**STATED GOAL:**
Please format every line of the records below as a JSON list of strings, one string per line, leaving out blank lines.

**RAW DATA:**

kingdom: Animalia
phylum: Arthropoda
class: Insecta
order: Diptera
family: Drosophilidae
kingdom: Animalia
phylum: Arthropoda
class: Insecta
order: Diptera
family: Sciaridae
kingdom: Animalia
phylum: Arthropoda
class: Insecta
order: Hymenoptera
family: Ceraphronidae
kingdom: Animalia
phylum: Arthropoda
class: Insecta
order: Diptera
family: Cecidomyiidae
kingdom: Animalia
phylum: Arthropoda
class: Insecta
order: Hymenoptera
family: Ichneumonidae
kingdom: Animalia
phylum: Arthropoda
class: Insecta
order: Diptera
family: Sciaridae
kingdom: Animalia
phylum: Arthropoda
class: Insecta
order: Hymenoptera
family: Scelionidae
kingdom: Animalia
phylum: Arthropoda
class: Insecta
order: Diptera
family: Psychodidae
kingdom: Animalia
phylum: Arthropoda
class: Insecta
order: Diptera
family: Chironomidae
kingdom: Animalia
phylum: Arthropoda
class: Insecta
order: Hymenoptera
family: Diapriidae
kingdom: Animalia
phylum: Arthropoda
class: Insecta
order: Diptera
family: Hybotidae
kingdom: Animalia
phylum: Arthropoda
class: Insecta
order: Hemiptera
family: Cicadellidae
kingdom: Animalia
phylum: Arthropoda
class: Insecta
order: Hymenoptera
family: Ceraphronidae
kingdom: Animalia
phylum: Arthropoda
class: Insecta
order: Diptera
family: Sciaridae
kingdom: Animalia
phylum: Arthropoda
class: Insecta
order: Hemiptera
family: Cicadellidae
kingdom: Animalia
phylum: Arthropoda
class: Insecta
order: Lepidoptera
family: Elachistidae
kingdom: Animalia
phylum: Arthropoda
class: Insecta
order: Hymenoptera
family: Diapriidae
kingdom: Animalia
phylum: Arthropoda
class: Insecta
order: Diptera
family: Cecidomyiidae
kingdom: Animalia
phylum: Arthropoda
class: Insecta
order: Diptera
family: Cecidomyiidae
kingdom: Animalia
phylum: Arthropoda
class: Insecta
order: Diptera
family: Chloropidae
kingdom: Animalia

**WRITTEN ANSWER:**
[
  "kingdom: Animalia",
  "phylum: Arthropoda",
  "class: Insecta",
  "order: Diptera",
  "family: Drosophilidae",
  "kingdom: Animalia",
  "phylum: Arthropoda",
  "class: Insecta",
  "order: Diptera",
  "family: Sciaridae",
  "kingdom: Animalia",
  "phylum: Arthropoda",
  "class: Insecta",
  "order: Hymenoptera",
  "family: Ceraphronidae",
  "kingdom: Animalia",
  "phylum: Arthropoda",
  "class: Insecta",
  "order: Diptera",
  "family: Cecidomyiidae",
  "kingdom: Animalia",
  "phylum: Arthropoda",
  "class: Insecta",
  "order: Hymenoptera",
  "family: Ichneumonidae",
  "kingdom: Animalia",
  "phylum: Arthropoda",
  "class: Insecta",
  "order: Diptera",
  "family: Sciaridae",
  "kingdom: Animalia",
  "phylum: Arthropoda",
  "class: Insecta",
  "order: Hymenoptera",
  "family: Scelionidae",
  "kingdom: Animalia",
  "phylum: Arthropoda",
  "class: Insecta",
  "order: Diptera",
  "family: Psychodidae",
  "kingdom: Animalia",
  "phylum: Arthropoda",
  "class: Insecta",
  "order: Diptera",
  "family: Chironomidae",
  "kingdom: Animalia",
  "phylum: Arthropoda",
  "class: Insecta",
  "order: Hymenoptera",
  "family: Diapriidae",
  "kingdom: Animalia",
  "phylum: Arthropoda",
  "class: Insecta",
  "order: Diptera",
  "family: Hybotidae",
  "kingdom: Animalia",
  "phylum: Arthropoda",
  "class: Insecta",
  "order: Hemiptera",
  "family: Cicadellidae",
  "kingdom: Animalia",
  "phylum: Arthropoda",
  "class: Insecta",
  "order: Hymenoptera",
  "family: Ceraphronidae",
  "kingdom: Animalia",
  "phylum: Arthropoda",
  "class: Insecta",
  "order: Diptera",
  "family: Sciaridae",
  "kingdom: Animalia",
  "phylum: Arthropoda",
  "class: Insecta",
  "order: Hemiptera",
  "family: Cicadellidae",
  "kingdom: Animalia",
  "phylum: Arthropoda",
  "class: Insecta",
  "order: Lepidoptera",
  "family: Elachistidae",
  "kingdom: Animalia",
  "phylum: Arthropoda",
  "class: Insecta",
  "order: Hymenoptera",
  "family: Diapriidae",
  "kingdom: Animalia",
  "phylum: Arthropoda",
  "class: Insecta",
  "order: Diptera",
  "family: Cecidomyiidae",
  "kingdom: Animalia",
  "phylum: Arthropoda",
  "class: Insecta",
  "order: Diptera",
  "family: Cecidomyiidae",
  "kingdom: Animalia",
  "phylum: Arthropoda",
  "class: Insecta",
  "order: Diptera",
  "family: Chloropidae",
  "kingdom: Animalia"
]